Enfin, il ressort du constat de commissaire de justice du 28 novembre 2023 et des photographies de l’immeuble versées au débat que le respect de l’harmonie et de l’uniformité n’est pas assuré par le syndicat des copropriétaires en ce que différents matériaux, couleurs et aménagements sont visibles sur la façade de l’immeuble.
Dans ces circonstances, le rejet de la résolution tendant à autoriser M. [X] à installer des brise-vues en verre sur son balcon est injustifié et une rupture d’égalité entre les copropriétaires est caractérisée.
Il convient par conséquent de prononcé la nullité de la résolution n°17 du procès-verbal de l’assemblée générale du 15 juin 2023 sans qu’il soit nécessaire d’examiner les autres moyens de droit et de fait invoqués par M. [X].
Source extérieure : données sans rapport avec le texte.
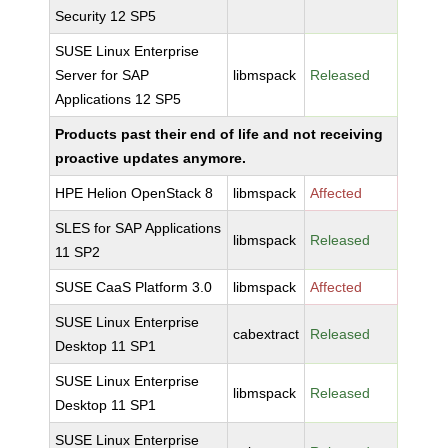
Security 12 SP5
SUSE Linux Enterprise
Server for SAP
libmspack
Released
Applications 12 SP5
Products past their end of life and not receiving
proactive updates anymore.
HPE Helion OpenStack 8
libmspack
Affected
SLES for SAP Applications
libmspack
Released
11 SP2
SUSE CaaS Platform 3.0
libmspack
Affected
SUSE Linux Enterprise
cabextract
Released
Desktop 11 SP1
SUSE Linux Enterprise
libmspack
Released
Desktop 11 SP1
SUSE Linux Enterprise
Sur les demandes accessoires
Partie perdante au procès, le syndicat des copropriétaires sera condamné aux dépens et à payer à M. [X] la somme de 2.500 euros en application de l’article 700 du code de procédure civile.
PAR CES MOTIFS
Le tribunal, statuant après débats publics, par jugement contradictoire mis à disposition au greffe et rendu en premier ressort,
PRONONCE la nullité de la résolution °17 de l’assemblée générale de l’immeuble dénommé Le Florida situé [Adresse 4]) du 15 juin 2023 ;
CONDAMNE le syndicat des copropriétaires Le Florida à payer à M. [V] [X] la somme de 2.500 euros (deux mille cinq cent euros) sur le fondement de l’article 700 du code de procédure civile ;
CONDAMNE le syndicat des copropriétaires Le Florida aux dépens de l’instance ;
RAPPELLE que la présente décision est de droit exécutoire à titre provisoire ;
Le présent jugement a été signé par le Président et par le Greffier.